Notre carnet de commandes est bien rempli sur cette année et 2024 où nous allons commencer la construction d’un nouveau Lamaneur.

Si nous devions détailler notre clientèle, nous avons trois types de profils : la société coopérative du Lamanage des Ports de Marseille et de Fos-sur-Mer pour laquelle nous avons une forte appétence car nous connaissons ces bateaux sur le bout des doigts. Puis, nous avons des pêcheurs professionnels et des plaisanciers.

Vous construisez des bateaux de sept mètres, voire plus. Pouvez-vous nous détailler les types de bateaux que vous fabriquez ?

Nous construisons et nous assurons les réparations des bateaux du Lamanage qui permettent d’amarrer les cargos ou les paquebots aux ports de Marseille et de Fos-sur-Mer. Ce sont des bateaux qui reçoivent beaucoup de chocs au vu de leur utilité et des risques de leurs missions. Ma mère a construit seize bateaux en dix-huit ans, déclinés en deux modèles de huit mètres et de dix mètres. Comme nous avons le moule initial de la coque, nous pouvons tout réparer sans aucune contrainte.

Pour les pêcheurs professionnels, nous fabriquons des modèles de sept mètres à la commande. Et nous pouvons réaliser de gros travaux d’entretien. Par exemple, des bateaux que l’on doit remettre aux normes, des bateaux à raccourcir ou à rallonger, ou bien encore de vieux bateaux qu’il faut remettre à neuf.   

Enfin, pour les particuliers, nous pouvons fabriquer des petits bateaux à partir de six mètres à la commande. Dans le cadre de la plaisance, il n’y a pas de limite et de norme dans le type de construction. C’est au bon vouloir du client mais nous sommes là pour l’orienter et le conseiller. Un petit bateau de plaisance avec un accastillage complet peut être vendu à partir de 38 000 euros. Le prix évolue bien sûr selon les types de finitions demandés.

Il y a quelques années, ma mère a aussi conçu les barques des joutes de l’Estaque à partir de moules en bois. Maintenant, nous ne les fabriquons plus mais nous assurons l’entretien des bateaux de joutes du club de Port-Saint-Louis-du-Rhône. 

Votre coeur de métier est la fabrication de la coque en polyester. Pouvez-vous nous en dire plus sur les différentes étapes de fabrication ?

La fabrication du moule est l’élément fondamental de notre travail. Si le moule est réussi la coque le sera aussi. A l’inverse si le moule a des défauts, la coque en aura également. Nous proposons trois types de moules, soit trois types de bateaux cités précédemment.
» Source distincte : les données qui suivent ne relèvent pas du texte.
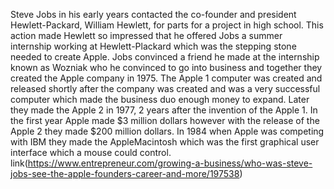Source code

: Steve Jobs in his early years contacted the co-founder and president Hewlett-Packard, William Hewlett, for parts for a project in high school. This action made Hewlett so impressed that he offered Jobs a summer internship working at Hewlett-Plackard which was the stepping stone needed to create Apple. Jobs convinced a friend he made at the internship known as Wozniak who he convinced to go into business and together they created the Apple company in 1975. The Apple 1 computer was created and released shortly after the company was created and was a very successful computer which made the business duo enough money to expand. Later they made the Apple 2 in 1977, 2 years after the invention of the Apple 1. In the first year Apple made $3 million dollars however with the release of the Apple 2 they made $200 million dollars. In 1984 when Apple was competing with IBM they made the AppleMacintosh which was the first graphical user interface which a mouse could control. link(https://www.entrepreneur.com/growing-a-business/who-was-steve-jobs-see-the-apple-founders-career-and-more/197538)
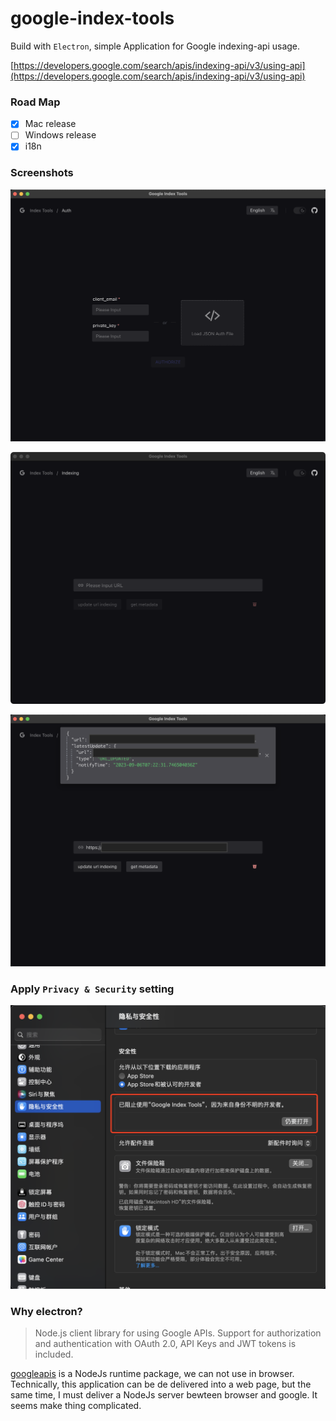# google-index-tools

Build with `Electron`, simple Application for Google indexing-api usage.

[https://developers.google.com/search/apis/indexing-api/v3/using-api](https://developers.google.com/search/apis/indexing-api/v3/using-api)

### Road Map

- [x] Mac release
- [ ] Windows release
- [x] i18n

### Screenshots

![pic](./md/00.png)

![pic](./md/01.png)

![pic](./md/02.png)

### Apply `Privacy & Security` setting

![pic](./md/PS_00.png)

### Why electron?

> Node.js client library for using Google APIs. Support for authorization and authentication with OAuth 2.0, API Keys and JWT tokens is included.

[googleapis](https://www.npmjs.com/package/googleapis) is a NodeJs runtime package, we can not use in browser. Technically, this application can be de delivered into a web page, but the same time, I must deliver a NodeJs server bewteen browser and google. It seems make thing complicated.
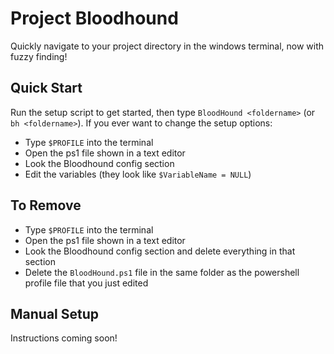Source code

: # Project Bloodhound

Quickly navigate to your project directory in the windows terminal, now with fuzzy finding!

## Quick Start

Run the setup script to get started, then type `BloodHound <foldername>` (or `bh <foldername>`).
If you ever want to change the setup options:

- Type `$PROFILE` into the terminal
- Open the ps1 file shown in a text editor
- Look the Bloodhound config section
- Edit the variables (they look like `$VariableName = NULL`)

## To Remove

- Type `$PROFILE` into the terminal
- Open the ps1 file shown in a text editor
- Look the Bloodhound config section and delete everything in that section
- Delete the `BloodHound.ps1` file in the same folder as the powershell profile file that you just edited

## Manual Setup

Instructions coming soon!
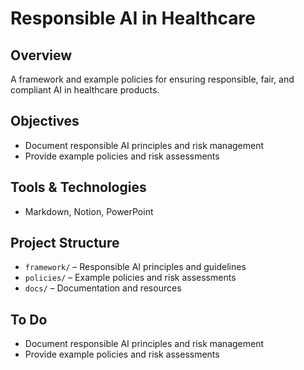 # Responsible AI in Healthcare

## Overview
A framework and example policies for ensuring responsible, fair, and compliant AI in healthcare products.

## Objectives
- Document responsible AI principles and risk management
- Provide example policies and risk assessments

## Tools & Technologies
- Markdown, Notion, PowerPoint

## Project Structure
- `framework/` – Responsible AI principles and guidelines
- `policies/` – Example policies and risk assessments
- `docs/` – Documentation and resources

## To Do
- Document responsible AI principles and risk management
- Provide example policies and risk assessments
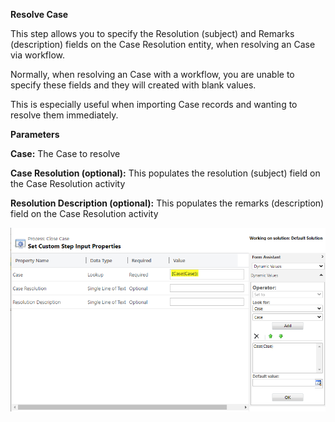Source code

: 
**Resolve Case**

This step allows you to specify the Resolution (subject) and Remarks (description) fields on the Case Resolution entity, when resolving an Case via workflow.

Normally, when resolving an Case with a workflow, you are unable to specify these fields and they will created with blank values.

This is especially useful when importing Case records and wanting to resolve them immediately.

**Parameters** 

**Case:** The Case to resolve

**Case Resolution (optional):** This populates the resolution (subject) field on the Case Resolution activity 

**Resolution Description (optional):** This populates the remarks (description) field on the Case Resolution activity 

![](ResolveCaseParameters.png)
La coque est fabriquée en deux parties à partir d’une superposition de couches de gel coat, résine et de tissus. Il faut en moyenne sept couches de tissus comprenant du tissu structurel (de type carbone, roving ou fibre de verre) et du tissu de finition permettant d’arriver à un centimètre d’épaisseur pour réaliser la coque d’un bateau. Ce type de construction, en deux parties, permet de dégazer l’osmose du bateau.

Il faut compter environ une semaine pour réaliser la coque brute d’un bateau. Viennent ensuite les étapes de peinture, mécanique et accastillage si nécessaire. Mais, pour des projets de rénovation, le travail est plus long car c’est en démantelant le bateau, que nous découvrons, la plupart du temps, l’ampleur des travaux qui seront à réaliser.

Nous sommes les seuls constructeurs de coque à Port-Saint-Louis-du-Rhône. Et nos tarifs sont assez compétitifs. Nous fixons nos prix au forfait, c’est-à-dire à la semaine où au mois.